Objective: Repeat the records from the line with "Relative to 23:00, when" to the line with "9:00 AM to 11:30 AM, 2 hours 30 minutes", keeping every line identical.

Data extract:
%%
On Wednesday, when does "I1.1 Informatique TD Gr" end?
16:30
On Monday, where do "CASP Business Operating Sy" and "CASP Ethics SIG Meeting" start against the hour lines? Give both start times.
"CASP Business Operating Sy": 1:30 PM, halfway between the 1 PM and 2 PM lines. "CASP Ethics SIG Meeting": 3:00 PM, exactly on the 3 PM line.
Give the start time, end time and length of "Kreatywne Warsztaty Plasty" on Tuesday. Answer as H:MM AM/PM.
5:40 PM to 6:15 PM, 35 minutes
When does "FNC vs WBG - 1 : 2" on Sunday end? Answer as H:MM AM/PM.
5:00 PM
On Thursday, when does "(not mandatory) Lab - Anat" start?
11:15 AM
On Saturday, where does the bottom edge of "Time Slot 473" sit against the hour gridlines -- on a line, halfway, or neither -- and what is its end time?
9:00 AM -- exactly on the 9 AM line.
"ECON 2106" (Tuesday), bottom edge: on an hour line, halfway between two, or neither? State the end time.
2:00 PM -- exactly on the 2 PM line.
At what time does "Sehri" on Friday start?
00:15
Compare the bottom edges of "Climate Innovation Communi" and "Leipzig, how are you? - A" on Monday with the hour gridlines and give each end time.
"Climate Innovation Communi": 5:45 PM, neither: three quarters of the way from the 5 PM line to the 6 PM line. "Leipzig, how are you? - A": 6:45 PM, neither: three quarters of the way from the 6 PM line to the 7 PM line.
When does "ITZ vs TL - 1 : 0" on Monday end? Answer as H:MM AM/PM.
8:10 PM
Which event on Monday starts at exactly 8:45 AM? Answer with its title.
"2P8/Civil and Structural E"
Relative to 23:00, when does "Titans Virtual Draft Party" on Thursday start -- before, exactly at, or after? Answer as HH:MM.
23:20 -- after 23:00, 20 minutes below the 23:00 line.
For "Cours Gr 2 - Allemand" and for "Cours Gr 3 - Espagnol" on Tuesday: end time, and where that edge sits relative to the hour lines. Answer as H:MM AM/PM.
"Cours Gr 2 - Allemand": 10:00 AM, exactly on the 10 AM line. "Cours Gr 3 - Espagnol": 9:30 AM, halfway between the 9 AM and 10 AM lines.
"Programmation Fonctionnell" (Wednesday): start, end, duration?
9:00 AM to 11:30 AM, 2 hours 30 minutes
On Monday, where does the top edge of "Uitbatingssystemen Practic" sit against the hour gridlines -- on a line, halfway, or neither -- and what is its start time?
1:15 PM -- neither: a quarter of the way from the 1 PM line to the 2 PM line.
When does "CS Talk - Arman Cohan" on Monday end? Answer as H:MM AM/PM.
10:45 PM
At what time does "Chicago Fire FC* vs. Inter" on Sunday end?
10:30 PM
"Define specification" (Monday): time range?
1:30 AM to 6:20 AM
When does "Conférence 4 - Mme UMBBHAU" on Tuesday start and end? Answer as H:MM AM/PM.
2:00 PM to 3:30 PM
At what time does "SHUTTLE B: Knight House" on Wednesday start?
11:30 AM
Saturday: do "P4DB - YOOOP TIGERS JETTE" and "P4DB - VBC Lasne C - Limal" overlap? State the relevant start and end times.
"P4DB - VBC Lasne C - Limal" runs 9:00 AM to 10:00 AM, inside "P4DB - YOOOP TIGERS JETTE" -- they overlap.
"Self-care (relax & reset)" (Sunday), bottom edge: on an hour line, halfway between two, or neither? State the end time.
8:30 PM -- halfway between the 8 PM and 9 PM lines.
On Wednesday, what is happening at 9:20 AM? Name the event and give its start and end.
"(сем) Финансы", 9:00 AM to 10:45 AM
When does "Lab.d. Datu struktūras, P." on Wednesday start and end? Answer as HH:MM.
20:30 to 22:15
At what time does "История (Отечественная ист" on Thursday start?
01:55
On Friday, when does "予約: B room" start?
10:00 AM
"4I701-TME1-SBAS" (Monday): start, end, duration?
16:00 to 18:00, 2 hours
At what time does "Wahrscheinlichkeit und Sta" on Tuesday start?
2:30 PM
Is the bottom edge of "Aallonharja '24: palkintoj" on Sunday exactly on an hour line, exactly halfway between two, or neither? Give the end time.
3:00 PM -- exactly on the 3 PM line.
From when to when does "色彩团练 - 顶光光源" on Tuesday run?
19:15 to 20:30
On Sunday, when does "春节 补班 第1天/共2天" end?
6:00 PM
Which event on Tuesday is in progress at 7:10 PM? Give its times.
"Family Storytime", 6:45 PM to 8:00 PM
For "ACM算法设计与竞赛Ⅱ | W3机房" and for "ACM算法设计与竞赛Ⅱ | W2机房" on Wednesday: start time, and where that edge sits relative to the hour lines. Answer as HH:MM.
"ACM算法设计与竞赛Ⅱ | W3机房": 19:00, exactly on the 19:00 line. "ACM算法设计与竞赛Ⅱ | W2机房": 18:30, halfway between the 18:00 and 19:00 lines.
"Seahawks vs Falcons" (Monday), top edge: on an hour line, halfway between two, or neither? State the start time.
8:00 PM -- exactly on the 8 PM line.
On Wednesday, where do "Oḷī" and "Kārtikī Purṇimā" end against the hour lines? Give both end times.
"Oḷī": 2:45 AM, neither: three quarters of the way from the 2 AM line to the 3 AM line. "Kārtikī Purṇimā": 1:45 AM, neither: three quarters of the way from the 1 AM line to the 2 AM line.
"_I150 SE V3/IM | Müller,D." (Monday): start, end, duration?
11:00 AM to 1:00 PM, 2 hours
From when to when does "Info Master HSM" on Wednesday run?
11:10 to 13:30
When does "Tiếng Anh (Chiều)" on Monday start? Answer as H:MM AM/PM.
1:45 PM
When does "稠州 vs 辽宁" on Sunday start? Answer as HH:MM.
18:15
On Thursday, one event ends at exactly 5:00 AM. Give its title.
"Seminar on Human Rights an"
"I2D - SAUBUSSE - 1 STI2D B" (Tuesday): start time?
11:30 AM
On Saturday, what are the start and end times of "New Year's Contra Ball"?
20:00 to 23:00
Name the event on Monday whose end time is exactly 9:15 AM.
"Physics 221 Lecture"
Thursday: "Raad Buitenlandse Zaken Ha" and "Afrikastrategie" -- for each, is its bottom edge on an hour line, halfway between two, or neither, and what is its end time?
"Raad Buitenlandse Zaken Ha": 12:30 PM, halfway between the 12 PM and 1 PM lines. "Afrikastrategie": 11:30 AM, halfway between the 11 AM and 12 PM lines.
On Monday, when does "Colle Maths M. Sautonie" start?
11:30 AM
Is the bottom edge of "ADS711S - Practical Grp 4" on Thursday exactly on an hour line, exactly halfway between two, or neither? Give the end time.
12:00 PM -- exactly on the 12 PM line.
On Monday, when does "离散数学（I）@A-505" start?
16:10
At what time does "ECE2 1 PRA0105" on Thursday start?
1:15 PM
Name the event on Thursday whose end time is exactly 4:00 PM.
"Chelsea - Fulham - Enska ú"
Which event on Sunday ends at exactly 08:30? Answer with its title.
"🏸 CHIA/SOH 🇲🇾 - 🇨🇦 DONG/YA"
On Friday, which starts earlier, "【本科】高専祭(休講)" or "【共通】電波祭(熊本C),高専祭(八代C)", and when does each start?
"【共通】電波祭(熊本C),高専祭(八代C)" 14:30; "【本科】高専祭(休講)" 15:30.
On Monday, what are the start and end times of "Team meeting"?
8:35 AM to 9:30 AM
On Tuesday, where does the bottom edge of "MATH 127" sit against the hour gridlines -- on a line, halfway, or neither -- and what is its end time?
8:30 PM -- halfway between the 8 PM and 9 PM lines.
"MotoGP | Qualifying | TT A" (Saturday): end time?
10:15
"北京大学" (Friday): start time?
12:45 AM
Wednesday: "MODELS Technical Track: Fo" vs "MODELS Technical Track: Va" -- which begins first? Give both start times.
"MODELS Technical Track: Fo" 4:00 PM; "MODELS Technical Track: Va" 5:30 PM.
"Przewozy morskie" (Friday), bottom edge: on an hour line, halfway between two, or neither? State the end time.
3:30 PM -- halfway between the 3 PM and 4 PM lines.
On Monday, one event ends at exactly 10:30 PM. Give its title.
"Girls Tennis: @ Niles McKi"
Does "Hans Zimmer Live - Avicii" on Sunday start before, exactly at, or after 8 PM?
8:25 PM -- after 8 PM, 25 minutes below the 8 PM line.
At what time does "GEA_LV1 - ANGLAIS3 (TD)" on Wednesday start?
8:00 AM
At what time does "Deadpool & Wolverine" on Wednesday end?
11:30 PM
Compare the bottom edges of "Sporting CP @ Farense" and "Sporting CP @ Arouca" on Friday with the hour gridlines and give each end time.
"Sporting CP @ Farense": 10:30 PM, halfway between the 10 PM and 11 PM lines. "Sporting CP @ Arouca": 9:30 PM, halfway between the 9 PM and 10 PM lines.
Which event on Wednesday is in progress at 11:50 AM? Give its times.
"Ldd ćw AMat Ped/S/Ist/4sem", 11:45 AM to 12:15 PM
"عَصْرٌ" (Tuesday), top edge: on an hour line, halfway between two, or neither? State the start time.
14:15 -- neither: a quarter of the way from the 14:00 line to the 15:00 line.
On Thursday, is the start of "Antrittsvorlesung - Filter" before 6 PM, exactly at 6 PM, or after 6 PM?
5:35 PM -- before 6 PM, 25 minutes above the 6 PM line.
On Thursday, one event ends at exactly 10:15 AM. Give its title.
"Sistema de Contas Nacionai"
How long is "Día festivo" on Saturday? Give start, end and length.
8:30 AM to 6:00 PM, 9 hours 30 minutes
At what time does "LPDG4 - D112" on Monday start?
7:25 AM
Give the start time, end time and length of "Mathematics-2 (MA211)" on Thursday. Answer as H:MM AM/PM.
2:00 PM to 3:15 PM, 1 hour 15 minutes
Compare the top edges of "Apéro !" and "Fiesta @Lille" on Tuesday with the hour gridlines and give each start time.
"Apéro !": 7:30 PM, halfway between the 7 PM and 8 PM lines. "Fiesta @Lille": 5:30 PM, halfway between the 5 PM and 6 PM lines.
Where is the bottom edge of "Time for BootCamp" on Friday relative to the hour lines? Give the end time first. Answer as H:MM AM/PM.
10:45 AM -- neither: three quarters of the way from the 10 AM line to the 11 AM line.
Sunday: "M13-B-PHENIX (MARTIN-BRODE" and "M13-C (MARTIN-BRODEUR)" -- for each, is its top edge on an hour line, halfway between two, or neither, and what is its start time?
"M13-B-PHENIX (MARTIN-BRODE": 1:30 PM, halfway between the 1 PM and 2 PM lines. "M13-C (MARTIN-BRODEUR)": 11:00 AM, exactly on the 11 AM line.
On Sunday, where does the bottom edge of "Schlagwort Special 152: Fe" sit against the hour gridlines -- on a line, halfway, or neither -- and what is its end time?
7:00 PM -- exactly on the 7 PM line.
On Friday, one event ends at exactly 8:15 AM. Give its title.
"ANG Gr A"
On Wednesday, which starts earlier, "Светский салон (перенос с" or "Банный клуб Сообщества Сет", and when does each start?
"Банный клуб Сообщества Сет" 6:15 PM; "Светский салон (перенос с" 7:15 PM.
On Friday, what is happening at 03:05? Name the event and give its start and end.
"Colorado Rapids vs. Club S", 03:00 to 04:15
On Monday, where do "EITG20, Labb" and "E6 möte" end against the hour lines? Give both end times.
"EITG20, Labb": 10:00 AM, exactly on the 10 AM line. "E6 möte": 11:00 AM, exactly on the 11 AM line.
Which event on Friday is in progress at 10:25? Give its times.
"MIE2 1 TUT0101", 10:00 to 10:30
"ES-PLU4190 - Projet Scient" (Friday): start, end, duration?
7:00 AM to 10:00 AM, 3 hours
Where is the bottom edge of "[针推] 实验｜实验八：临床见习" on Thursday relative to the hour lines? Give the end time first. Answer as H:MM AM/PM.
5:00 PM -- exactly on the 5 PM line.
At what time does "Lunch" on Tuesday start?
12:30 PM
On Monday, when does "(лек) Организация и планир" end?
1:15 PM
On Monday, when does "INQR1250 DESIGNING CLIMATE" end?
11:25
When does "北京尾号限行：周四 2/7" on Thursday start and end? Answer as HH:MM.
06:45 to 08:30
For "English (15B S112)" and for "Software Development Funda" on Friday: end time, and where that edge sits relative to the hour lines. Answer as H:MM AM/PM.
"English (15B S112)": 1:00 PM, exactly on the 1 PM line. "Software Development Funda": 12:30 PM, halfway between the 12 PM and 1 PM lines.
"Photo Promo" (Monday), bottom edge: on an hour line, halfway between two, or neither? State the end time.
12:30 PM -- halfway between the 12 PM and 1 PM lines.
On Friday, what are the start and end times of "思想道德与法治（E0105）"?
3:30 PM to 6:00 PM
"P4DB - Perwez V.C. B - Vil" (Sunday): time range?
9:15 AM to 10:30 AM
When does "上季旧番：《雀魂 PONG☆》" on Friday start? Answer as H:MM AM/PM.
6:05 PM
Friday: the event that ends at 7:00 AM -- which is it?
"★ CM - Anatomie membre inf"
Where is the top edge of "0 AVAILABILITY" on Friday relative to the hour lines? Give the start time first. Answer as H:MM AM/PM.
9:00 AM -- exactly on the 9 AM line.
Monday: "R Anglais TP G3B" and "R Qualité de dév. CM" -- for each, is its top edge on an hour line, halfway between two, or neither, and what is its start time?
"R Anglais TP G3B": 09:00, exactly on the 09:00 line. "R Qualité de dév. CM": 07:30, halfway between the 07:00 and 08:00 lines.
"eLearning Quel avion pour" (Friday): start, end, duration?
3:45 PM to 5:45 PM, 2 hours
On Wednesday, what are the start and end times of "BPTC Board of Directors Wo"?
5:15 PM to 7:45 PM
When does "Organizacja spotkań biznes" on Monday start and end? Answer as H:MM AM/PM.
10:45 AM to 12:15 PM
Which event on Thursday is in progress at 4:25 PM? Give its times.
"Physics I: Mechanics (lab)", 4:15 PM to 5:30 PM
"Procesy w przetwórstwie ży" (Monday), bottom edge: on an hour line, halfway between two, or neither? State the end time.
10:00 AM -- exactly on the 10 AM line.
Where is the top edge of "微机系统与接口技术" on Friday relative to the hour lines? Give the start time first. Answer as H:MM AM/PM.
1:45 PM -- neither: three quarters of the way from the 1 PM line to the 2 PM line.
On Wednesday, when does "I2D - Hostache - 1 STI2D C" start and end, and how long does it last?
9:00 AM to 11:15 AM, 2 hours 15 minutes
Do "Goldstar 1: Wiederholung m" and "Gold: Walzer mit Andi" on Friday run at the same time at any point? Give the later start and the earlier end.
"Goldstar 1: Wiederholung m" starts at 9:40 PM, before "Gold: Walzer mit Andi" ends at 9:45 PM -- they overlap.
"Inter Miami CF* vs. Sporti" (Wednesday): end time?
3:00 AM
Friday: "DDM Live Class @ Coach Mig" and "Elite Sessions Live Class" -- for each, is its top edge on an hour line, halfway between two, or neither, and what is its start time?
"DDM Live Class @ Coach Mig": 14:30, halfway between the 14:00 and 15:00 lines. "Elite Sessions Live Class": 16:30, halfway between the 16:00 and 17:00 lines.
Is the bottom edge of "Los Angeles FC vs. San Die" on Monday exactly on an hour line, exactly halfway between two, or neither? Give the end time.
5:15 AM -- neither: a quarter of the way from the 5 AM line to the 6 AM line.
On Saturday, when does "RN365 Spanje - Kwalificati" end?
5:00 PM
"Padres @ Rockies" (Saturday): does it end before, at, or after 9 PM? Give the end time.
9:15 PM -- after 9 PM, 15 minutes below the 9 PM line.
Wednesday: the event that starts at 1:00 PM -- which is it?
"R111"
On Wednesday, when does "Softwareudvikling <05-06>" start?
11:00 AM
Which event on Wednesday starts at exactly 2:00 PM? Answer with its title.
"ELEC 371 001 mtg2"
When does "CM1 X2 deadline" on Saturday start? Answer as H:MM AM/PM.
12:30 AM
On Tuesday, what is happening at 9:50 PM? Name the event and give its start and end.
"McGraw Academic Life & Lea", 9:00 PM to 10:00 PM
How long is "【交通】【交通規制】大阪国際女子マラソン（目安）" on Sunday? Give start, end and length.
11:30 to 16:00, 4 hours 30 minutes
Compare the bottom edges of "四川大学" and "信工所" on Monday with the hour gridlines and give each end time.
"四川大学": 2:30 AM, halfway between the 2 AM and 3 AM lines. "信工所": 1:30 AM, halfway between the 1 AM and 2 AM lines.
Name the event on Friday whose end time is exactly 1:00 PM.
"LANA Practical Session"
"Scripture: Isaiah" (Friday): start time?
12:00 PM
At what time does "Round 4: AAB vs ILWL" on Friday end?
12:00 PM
%%
Task answer:
Relative to 23:00, when does "Titans Virtual Draft Party" on Thursday start -- before, exactly at, or after? Answer as HH:MM.
23:20 -- after 23:00, 20 minutes below the 23:00 line.
For "Cours Gr 2 - Allemand" and for "Cours Gr 3 - Espagnol" on Tuesday: end time, and where that edge sits relative to the hour lines. Answer as H:MM AM/PM.
"Cours Gr 2 - Allemand": 10:00 AM, exactly on the 10 AM line. "Cours Gr 3 - Espagnol": 9:30 AM, halfway between the 9 AM and 10 AM lines.
"Programmation Fonctionnell" (Wednesday): start, end, duration?
9:00 AM to 11:30 AM, 2 hours 30 minutes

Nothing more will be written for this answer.